Extended Regular Expressions: Succinctness and Decidability

(Dominik D. Freydenberger)

Abstract

Most modern implementations of regular expression engines allow the use of variables (also called backreferences). The resulting extended regular expressions (which, in the literature, are also called practical regular expressions, rewbr, or regex) are able to express non-regular languages.

The present paper demonstrates that extended regular-expressions cannot be minimized effectively (neither with respect to length, nor number of variables), and that the tradeoff in size between extended and “classical” regular expressions is not bounded by any recursive function. In addition to this, we prove the undecidability of several decision problems (universality, regularity, and cofiniteness) for extended regular expressions. Furthermore, we show that all these results hold even if the ex- tended regular expressions contain only a single variable.

Versions of the Paper

Theory of Computing Systems. Final version, preprint.
STACS 2011 (★ invited to special issue). Final version (open access).
more information

Additional Comments

By combining the coding techniques from this paper with the simulation of the Collatz function from that paper, it is possible to construct regular expressions of the following form (written in Python style):
^(((ba{n-1}b[ab]*)|(ba{n+1}[ab]*)|(a[ab]*)|([ab]*a)|([ab]*bb[ab]*)|(b)|([ab]*aab)|([ab]*b(aa)*ab(aaaaaa)*(()|(a|aa|aaa|aaaaa))b[ab]*))|([ab]*b(?P<x>(a*))(((?P=x)b(?P=x)a)|((?P=x)ab(?P=x){6}aaaaa)|((?P=x)(aa)+b(?P=x)b)|((?P=x)(aa)+ab(?P=x){6}aaaab))[ab]*))$
By choosing a value for n (and replacing n-1 and n+1 appropriately), we obtain a regular expression that is equivalent to ^[ab]*$ if and only if iterating the Collatz function on starting value n leads to the cycle 4, 2, 1. This is quite easy to see after reading both papers — but considering the length of those, I would be willing to provide a more detailed explanation, if someone asks nicely.
Note the interesting contrast between classical and extended regular expressions: For the former, equivalence testing (and minimality) are PSPACE-complete problems.
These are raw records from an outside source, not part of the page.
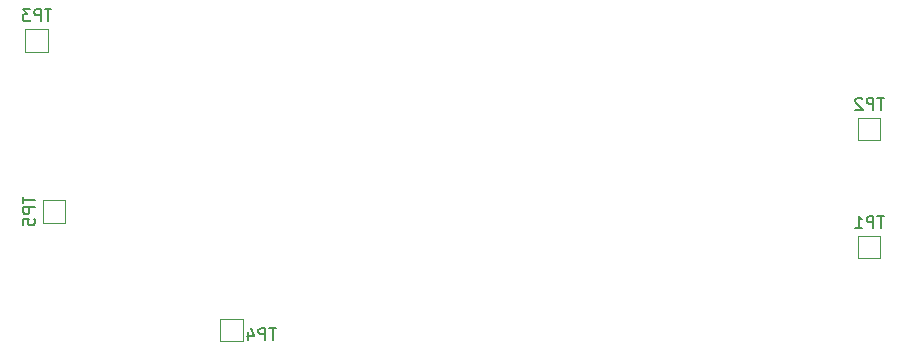
<source format=gbr>
%TF.GenerationSoftware,KiCad,Pcbnew,9.0.6*%
%TF.CreationDate,2025-12-29T20:46:53-03:00*%
%TF.ProjectId,122025,31323230-3235-42e6-9b69-6361645f7063,A*%
%TF.SameCoordinates,Original*%
%TF.FileFunction,Legend,Bot*%
%TF.FilePolarity,Positive*%
%FSLAX46Y46*%
G04 Gerber Fmt 4.6, Leading zero omitted, Abs format (unit mm)*
G04 Created by KiCad (PCBNEW 9.0.6) date 2025-12-29 20:46:53*
%MOMM*%
%LPD*%
G01*
G04 APERTURE LIST*
%ADD10C,0.200000*%
%ADD11C,0.120000*%
G04 APERTURE END LIST*
D10*
X13367219Y-57738095D02*
X13367219Y-58309523D01*
X14367219Y-58023809D02*
X13367219Y-58023809D01*
X14367219Y-58642857D02*
X13367219Y-58642857D01*
X13367219Y-58642857D02*
X13367219Y-59023809D01*
X13367219Y-59023809D02*
X13414838Y-59119047D01*
X13414838Y-59119047D02*
X13462457Y-59166666D01*
X13462457Y-59166666D02*
X13557695Y-59214285D01*
X13557695Y-59214285D02*
X13700552Y-59214285D01*
X13700552Y-59214285D02*
X13795790Y-59166666D01*
X13795790Y-59166666D02*
X13843409Y-59119047D01*
X13843409Y-59119047D02*
X13891028Y-59023809D01*
X13891028Y-59023809D02*
X13891028Y-58642857D01*
X13367219Y-60119047D02*
X13367219Y-59642857D01*
X13367219Y-59642857D02*
X13843409Y-59595238D01*
X13843409Y-59595238D02*
X13795790Y-59642857D01*
X13795790Y-59642857D02*
X13748171Y-59738095D01*
X13748171Y-59738095D02*
X13748171Y-59976190D01*
X13748171Y-59976190D02*
X13795790Y-60071428D01*
X13795790Y-60071428D02*
X13843409Y-60119047D01*
X13843409Y-60119047D02*
X13938647Y-60166666D01*
X13938647Y-60166666D02*
X14176742Y-60166666D01*
X14176742Y-60166666D02*
X14271980Y-60119047D01*
X14271980Y-60119047D02*
X14319600Y-60071428D01*
X14319600Y-60071428D02*
X14367219Y-59976190D01*
X14367219Y-59976190D02*
X14367219Y-59738095D01*
X14367219Y-59738095D02*
X14319600Y-59642857D01*
X14319600Y-59642857D02*
X14271980Y-59595238D01*
X34761904Y-68867219D02*
X34190476Y-68867219D01*
X34476190Y-69867219D02*
X34476190Y-68867219D01*
X33857142Y-69867219D02*
X33857142Y-68867219D01*
X33857142Y-68867219D02*
X33476190Y-68867219D01*
X33476190Y-68867219D02*
X33380952Y-68914838D01*
X33380952Y-68914838D02*
X33333333Y-68962457D01*
X33333333Y-68962457D02*
X33285714Y-69057695D01*
X33285714Y-69057695D02*
X33285714Y-69200552D01*
X33285714Y-69200552D02*
X33333333Y-69295790D01*
X33333333Y-69295790D02*
X33380952Y-69343409D01*
X33380952Y-69343409D02*
X33476190Y-69391028D01*
X33476190Y-69391028D02*
X33857142Y-69391028D01*
X32428571Y-69200552D02*
X32428571Y-69867219D01*
X32666666Y-68819600D02*
X32904761Y-69533885D01*
X32904761Y-69533885D02*
X32285714Y-69533885D01*
X15761904Y-41867219D02*
X15190476Y-41867219D01*
X15476190Y-42867219D02*
X15476190Y-41867219D01*
X14857142Y-42867219D02*
X14857142Y-41867219D01*
X14857142Y-41867219D02*
X14476190Y-41867219D01*
X14476190Y-41867219D02*
X14380952Y-41914838D01*
X14380952Y-41914838D02*
X14333333Y-41962457D01*
X14333333Y-41962457D02*
X14285714Y-42057695D01*
X14285714Y-42057695D02*
X14285714Y-42200552D01*
X14285714Y-42200552D02*
X14333333Y-42295790D01*
X14333333Y-42295790D02*
X14380952Y-42343409D01*
X14380952Y-42343409D02*
X14476190Y-42391028D01*
X14476190Y-42391028D02*
X14857142Y-42391028D01*
X13952380Y-41867219D02*
X13333333Y-41867219D01*
X13333333Y-41867219D02*
X13666666Y-42248171D01*
X13666666Y-42248171D02*
X13523809Y-42248171D01*
X13523809Y-42248171D02*
X13428571Y-42295790D01*
X13428571Y-42295790D02*
X13380952Y-42343409D01*
X13380952Y-42343409D02*
X13333333Y-42438647D01*
X13333333Y-42438647D02*
X13333333Y-42676742D01*
X13333333Y-42676742D02*
X13380952Y-42771980D01*
X13380952Y-42771980D02*
X13428571Y-42819600D01*
X13428571Y-42819600D02*
X13523809Y-42867219D01*
X13523809Y-42867219D02*
X13809523Y-42867219D01*
X13809523Y-42867219D02*
X13904761Y-42819600D01*
X13904761Y-42819600D02*
X13952380Y-42771980D01*
X86261904Y-59367219D02*
X85690476Y-59367219D01*
X85976190Y-60367219D02*
X85976190Y-59367219D01*
X85357142Y-60367219D02*
X85357142Y-59367219D01*
X85357142Y-59367219D02*
X84976190Y-59367219D01*
X84976190Y-59367219D02*
X84880952Y-59414838D01*
X84880952Y-59414838D02*
X84833333Y-59462457D01*
X84833333Y-59462457D02*
X84785714Y-59557695D01*
X84785714Y-59557695D02*
X84785714Y-59700552D01*
X84785714Y-59700552D02*
X84833333Y-59795790D01*
X84833333Y-59795790D02*
X84880952Y-59843409D01*
X84880952Y-59843409D02*
X84976190Y-59891028D01*
X84976190Y-59891028D02*
X85357142Y-59891028D01*
X83833333Y-60367219D02*
X84404761Y-60367219D01*
X84119047Y-60367219D02*
X84119047Y-59367219D01*
X84119047Y-59367219D02*
X84214285Y-59510076D01*
X84214285Y-59510076D02*
X84309523Y-59605314D01*
X84309523Y-59605314D02*
X84404761Y-59652933D01*
X86261904Y-49367219D02*
X85690476Y-49367219D01*
X85976190Y-50367219D02*
X85976190Y-49367219D01*
X85357142Y-50367219D02*
X85357142Y-49367219D01*
X85357142Y-49367219D02*
X84976190Y-49367219D01*
X84976190Y-49367219D02*
X84880952Y-49414838D01*
X84880952Y-49414838D02*
X84833333Y-49462457D01*
X84833333Y-49462457D02*
X84785714Y-49557695D01*
X84785714Y-49557695D02*
X84785714Y-49700552D01*
X84785714Y-49700552D02*
X84833333Y-49795790D01*
X84833333Y-49795790D02*
X84880952Y-49843409D01*
X84880952Y-49843409D02*
X84976190Y-49891028D01*
X84976190Y-49891028D02*
X85357142Y-49891028D01*
X84404761Y-49462457D02*
X84357142Y-49414838D01*
X84357142Y-49414838D02*
X84261904Y-49367219D01*
X84261904Y-49367219D02*
X84023809Y-49367219D01*
X84023809Y-49367219D02*
X83928571Y-49414838D01*
X83928571Y-49414838D02*
X83880952Y-49462457D01*
X83880952Y-49462457D02*
X83833333Y-49557695D01*
X83833333Y-49557695D02*
X83833333Y-49652933D01*
X83833333Y-49652933D02*
X83880952Y-49795790D01*
X83880952Y-49795790D02*
X84452380Y-50367219D01*
X84452380Y-50367219D02*
X83833333Y-50367219D01*
D11*
%TO.C,TP5*%
X15050000Y-58050000D02*
X16950000Y-58050000D01*
X15050000Y-59950000D02*
X15050000Y-58050000D01*
X16950000Y-58050000D02*
X16950000Y-59950000D01*
X16950000Y-59950000D02*
X15050000Y-59950000D01*
%TO.C,TP4*%
X30050000Y-68050000D02*
X31950000Y-68050000D01*
X30050000Y-69950000D02*
X30050000Y-68050000D01*
X31950000Y-68050000D02*
X31950000Y-69950000D01*
X31950000Y-69950000D02*
X30050000Y-69950000D01*
%TO.C,TP3*%
X13550000Y-43550000D02*
X15450000Y-43550000D01*
X13550000Y-45450000D02*
X13550000Y-43550000D01*
X15450000Y-43550000D02*
X15450000Y-45450000D01*
X15450000Y-45450000D02*
X13550000Y-45450000D01*
%TO.C,TP1*%
X84050000Y-61050000D02*
X85950000Y-61050000D01*
X84050000Y-62950000D02*
X84050000Y-61050000D01*
X85950000Y-61050000D02*
X85950000Y-62950000D01*
X85950000Y-62950000D02*
X84050000Y-62950000D01*
%TO.C,TP2*%
X84050000Y-51050000D02*
X85950000Y-51050000D01*
X84050000Y-52950000D02*
X84050000Y-51050000D01*
X85950000Y-51050000D02*
X85950000Y-52950000D01*
X85950000Y-52950000D02*
X84050000Y-52950000D01*
%TD*%
M02*

</source>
But adding a single variable (that ranges over the language 0^*) makes this problem undecidable. Obviously, we could restrict variables to a finite amount of values. Then, using a reasoning that is similar to the one in the paper for tradeoffs for finite languages, we would be able to use a brute-force minimization algorithm. But this would be neither elegant, nor practical. Instead, I consider it more promising to examine classes of extended regular expressions that restrict other parameters: For the price of losing some regular languages, we now have a chance at efficient minimization. (This is the topic of my current research project).